И что уж там этот парень с киностудии, чей визит так поразил меня...
Помню, закончив свою исповедь, он замолчал, так и не сев на предложенный мною стул и так ни разу не взглянув на меня.
Тогда я что-то сказал ему, какую-то чушь, то ли о том, что это полная ерунда и я об этом уже давно забыл, то ли - что это была не самая большая неприятность в моей жизни от КГБ.
А он снова повторил:
- Прошу вас... Простите меня... И тогда я чуть ли не вскричал:
- Да прекрати ты! Забудь об этом! Уезжай спокойно! Нормально живи там! Там всегда тепло, мандарины, море... Брось ты все это!..
- Спасибо... - выдавил он, резко повернулся и быстро, почти бегом, исчез из комнаты.

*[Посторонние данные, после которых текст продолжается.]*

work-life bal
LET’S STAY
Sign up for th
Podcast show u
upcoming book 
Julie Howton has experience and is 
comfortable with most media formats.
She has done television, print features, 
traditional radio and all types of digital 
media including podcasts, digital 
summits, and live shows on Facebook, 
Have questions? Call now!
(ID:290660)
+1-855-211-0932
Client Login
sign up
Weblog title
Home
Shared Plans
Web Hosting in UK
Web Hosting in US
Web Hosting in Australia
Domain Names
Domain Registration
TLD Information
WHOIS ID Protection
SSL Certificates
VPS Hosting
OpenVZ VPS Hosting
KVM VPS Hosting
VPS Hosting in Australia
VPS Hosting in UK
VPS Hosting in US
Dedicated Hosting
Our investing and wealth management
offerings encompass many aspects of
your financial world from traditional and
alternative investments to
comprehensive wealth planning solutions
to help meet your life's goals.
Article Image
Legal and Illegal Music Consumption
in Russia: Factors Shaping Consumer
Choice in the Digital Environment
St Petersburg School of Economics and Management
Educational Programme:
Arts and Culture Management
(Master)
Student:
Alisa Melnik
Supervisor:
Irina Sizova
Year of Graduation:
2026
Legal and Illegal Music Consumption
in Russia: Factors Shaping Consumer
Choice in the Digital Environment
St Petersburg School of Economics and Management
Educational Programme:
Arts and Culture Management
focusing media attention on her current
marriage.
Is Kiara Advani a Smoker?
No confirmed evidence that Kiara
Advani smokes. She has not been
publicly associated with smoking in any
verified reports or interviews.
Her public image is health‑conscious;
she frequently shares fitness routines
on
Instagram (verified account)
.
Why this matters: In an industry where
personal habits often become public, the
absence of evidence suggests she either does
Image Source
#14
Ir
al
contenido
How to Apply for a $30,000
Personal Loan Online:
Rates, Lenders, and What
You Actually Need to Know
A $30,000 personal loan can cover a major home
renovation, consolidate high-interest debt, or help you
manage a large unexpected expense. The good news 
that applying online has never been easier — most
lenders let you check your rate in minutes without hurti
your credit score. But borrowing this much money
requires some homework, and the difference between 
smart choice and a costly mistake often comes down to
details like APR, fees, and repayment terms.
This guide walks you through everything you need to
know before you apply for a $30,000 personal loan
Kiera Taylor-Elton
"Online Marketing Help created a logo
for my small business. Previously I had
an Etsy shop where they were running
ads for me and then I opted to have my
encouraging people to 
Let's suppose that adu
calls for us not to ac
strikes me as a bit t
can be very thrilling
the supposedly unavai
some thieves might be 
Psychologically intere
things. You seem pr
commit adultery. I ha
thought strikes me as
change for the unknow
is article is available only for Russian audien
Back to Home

Потом, помню, я присел на подоконник и с высоты четвертого этажа смотрел на наш вечно перестраивающийся, как будто после бомбежки, переулок. Мне вдруг захотелось увидеть, как он будет уходить из редакции. Какая у него будет походка? Какой взмах руки? Будет ли поднята голова? То есть я хотел понять, стало ли легче парню после этого нелегко давшегося ему признания.
Но я его больше так и не увидел. Наверное, от подъезда он повернул к Сухаревке, туда, куда мои окна не выходят...
Скорее всего, он пошел из подъезда в другую сторону
И тогда я вдруг вспомнил, что так и не узнал не только его фамилию, но даже его имя.
Впрочем, это, наверное, и к лучшему. Пусть в памяти он так и останется - просто ОН. Просто человек в толпе.
ОДИНОКИЙ ГОЛОС В ХОРЕ. Ленинград, 1934-й.
"Осведомительство мое органам ОГПУ продолжалось недолго, один год (лето 1934 - лето 1935-го), не приносило как будто никому вреда, но травмировало оно меня на всю оставшуюся жизнь...
Осенью 1933 года, будучи студентом 4-го курса одного из ленинградских вузов, я был вызван в здание ОГПУ на улице Дзержинского, и после заполнения подробной анкеты мне было указано на мои недостатки: сын потомственных дворян, нерусская национальность, родственники за границей, с которыми переписывается мать, и многое другое.
Надо доказать свою преданность Советской власти, регулярно сообщая органам о разговорах, настроениях, антисоветских высказываниях друзей, сокурсников по вузу.
Я отказался, сославшись на то, что полученное мною воспитание не позволяет мне заниматься подобного рода деятельностью.
Сотрудник ОГПУ, беседовавший со мной, заметил, что его воспитание не отличается от моего, выразил неудовольствие моим отказом, отпустил, взяв подписку о неразглашении причин вызова. Подписку я написал.
Поздней весной (или в начале лета) 1934 года я был повторно вызван уже в новое здание ОГПУ - в Большой дом на Литейном, где новое лицо, назвавшееся Петровым, вело со мной разговор о том же, но уже в более жестких тонах. На мой отказ мне было сказано, что если я не соглашусь, то мне не дадут доучиться, может быть, и вышлют из Ленинграда.